California Congressman Darrell Issa (need I say he's a Republican?) has introduced a bill to restore honor to the White House by prohibiting Michelle Obama from doing any substantive work.
Issa's bill is required because, according to a 1993 federal appeals court ruling when a bunch of conservatives sued the Clinton Administration over Hillary Clinton's health care task force. Republicans had sued claiming that Hillary's participation in the White House Health Care Task Force — since she wasn't a federal employee — made the group an outside advisory panel to which federal laws requiring that its meetings be public and announced ages in advance applied.
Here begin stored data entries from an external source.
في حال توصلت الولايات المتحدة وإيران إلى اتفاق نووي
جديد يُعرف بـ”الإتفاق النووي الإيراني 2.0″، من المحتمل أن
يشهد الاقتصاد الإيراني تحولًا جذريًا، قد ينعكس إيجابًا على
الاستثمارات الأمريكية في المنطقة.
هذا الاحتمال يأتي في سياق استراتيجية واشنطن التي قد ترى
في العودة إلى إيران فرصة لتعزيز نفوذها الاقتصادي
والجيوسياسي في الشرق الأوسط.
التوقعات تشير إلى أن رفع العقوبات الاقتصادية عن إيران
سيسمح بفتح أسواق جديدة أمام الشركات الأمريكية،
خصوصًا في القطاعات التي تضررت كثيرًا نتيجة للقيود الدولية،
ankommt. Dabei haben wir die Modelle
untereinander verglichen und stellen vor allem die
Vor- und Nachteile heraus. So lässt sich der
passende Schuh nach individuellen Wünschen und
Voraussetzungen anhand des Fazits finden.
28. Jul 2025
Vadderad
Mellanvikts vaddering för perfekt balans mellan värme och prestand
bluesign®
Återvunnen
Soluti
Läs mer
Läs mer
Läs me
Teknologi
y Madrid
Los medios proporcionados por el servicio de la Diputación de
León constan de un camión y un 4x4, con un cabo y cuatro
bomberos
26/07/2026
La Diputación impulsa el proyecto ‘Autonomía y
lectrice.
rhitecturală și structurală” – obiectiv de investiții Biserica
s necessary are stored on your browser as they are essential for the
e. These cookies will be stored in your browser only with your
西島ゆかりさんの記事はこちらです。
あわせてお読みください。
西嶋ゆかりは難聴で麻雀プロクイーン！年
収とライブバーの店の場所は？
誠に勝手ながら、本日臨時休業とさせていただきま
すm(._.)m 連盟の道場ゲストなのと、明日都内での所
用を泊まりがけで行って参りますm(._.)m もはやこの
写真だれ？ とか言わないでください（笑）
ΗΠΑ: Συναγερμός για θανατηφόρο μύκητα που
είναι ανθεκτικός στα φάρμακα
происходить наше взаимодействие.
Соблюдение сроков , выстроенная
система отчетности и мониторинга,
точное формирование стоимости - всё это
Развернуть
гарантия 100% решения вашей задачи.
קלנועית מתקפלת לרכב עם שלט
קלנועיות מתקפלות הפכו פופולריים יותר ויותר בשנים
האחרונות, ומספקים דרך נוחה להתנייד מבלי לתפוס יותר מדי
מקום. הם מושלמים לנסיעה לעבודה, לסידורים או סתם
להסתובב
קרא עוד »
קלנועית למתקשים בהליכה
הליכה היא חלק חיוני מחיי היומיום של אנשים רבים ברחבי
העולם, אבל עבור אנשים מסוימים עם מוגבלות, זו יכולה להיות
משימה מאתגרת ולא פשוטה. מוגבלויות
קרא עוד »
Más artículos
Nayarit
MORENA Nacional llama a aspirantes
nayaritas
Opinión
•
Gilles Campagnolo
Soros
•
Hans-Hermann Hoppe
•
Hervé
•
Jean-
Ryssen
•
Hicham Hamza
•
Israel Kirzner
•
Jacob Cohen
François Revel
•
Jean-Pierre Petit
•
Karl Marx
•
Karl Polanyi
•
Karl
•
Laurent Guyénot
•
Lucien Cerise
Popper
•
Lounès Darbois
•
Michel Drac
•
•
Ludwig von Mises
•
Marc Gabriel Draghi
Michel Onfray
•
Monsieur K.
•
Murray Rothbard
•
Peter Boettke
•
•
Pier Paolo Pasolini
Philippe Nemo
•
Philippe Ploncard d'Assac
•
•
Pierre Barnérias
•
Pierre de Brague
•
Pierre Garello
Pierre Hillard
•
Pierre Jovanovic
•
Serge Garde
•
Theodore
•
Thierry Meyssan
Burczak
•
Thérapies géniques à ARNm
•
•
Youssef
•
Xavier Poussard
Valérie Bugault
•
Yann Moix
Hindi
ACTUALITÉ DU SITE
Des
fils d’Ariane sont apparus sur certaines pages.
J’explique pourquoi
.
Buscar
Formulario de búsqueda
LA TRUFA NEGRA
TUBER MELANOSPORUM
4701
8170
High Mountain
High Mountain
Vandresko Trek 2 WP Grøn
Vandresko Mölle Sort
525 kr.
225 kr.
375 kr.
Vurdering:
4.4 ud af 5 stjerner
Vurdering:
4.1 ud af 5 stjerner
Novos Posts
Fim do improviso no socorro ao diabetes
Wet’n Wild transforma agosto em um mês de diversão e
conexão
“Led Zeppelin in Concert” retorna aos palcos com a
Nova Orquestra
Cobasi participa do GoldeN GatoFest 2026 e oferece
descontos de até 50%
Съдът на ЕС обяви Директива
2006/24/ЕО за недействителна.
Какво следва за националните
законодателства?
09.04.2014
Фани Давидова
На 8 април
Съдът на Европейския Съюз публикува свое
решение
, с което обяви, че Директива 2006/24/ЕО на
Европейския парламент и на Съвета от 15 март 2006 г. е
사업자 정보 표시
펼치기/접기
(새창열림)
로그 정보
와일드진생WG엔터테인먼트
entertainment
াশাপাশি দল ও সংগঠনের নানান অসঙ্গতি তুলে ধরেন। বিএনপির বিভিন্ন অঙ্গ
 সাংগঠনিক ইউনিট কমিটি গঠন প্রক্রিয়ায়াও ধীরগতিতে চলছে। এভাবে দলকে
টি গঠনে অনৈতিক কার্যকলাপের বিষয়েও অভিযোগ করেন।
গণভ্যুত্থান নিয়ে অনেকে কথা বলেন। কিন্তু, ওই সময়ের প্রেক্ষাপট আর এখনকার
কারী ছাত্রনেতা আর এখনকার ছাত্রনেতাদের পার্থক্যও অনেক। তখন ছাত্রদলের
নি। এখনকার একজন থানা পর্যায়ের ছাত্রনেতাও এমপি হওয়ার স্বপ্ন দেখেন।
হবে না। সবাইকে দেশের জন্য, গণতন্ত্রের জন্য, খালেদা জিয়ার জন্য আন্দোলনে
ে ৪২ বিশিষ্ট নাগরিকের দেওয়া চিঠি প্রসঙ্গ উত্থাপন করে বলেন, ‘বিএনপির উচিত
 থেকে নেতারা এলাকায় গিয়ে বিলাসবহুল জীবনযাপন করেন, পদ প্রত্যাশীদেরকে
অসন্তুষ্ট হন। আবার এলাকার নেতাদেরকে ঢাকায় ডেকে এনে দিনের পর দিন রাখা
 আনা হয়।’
The appeals court ruled that the First Lady was functionally a government employee, meaning that she could participate in policy discussions and debates like any other member of the Administration without complying with the onerous requirements on outside advisory groups designed to limit the ability of lobbyists and special interests to influence policy.
And if you're wondering why this hasn't come up in more than 15 years, well, Issa technically did introduce the bill early last year (though he didn't push for its passage the way he is now). It probably wasn't aimed at Michelle at the time — and it strains credibility that Issa thought it was important to limit Laura Bush's role in policy debates. When Issa introduced his bill he was, of course, trying to go after Bill Clinton and Bill Clinton's ability to shape policy debates.
But why Michelle?
"We are trying actually to protect the historic role of the first lady," Issa insisted, repeatedly invoking the "transparency" mantra of the Obama administration. "I believe this is open government at its finest."
You know, the "historic" role of the First Lady in which she behaves like a proper lady, doesn't contribute to policy debates and hosts the White House East Egg roll. God forbid we have another Edith Wilson, Eleanor Roosevelt or Hillary Clinton in the White House when we could have a "traditional" First Lady.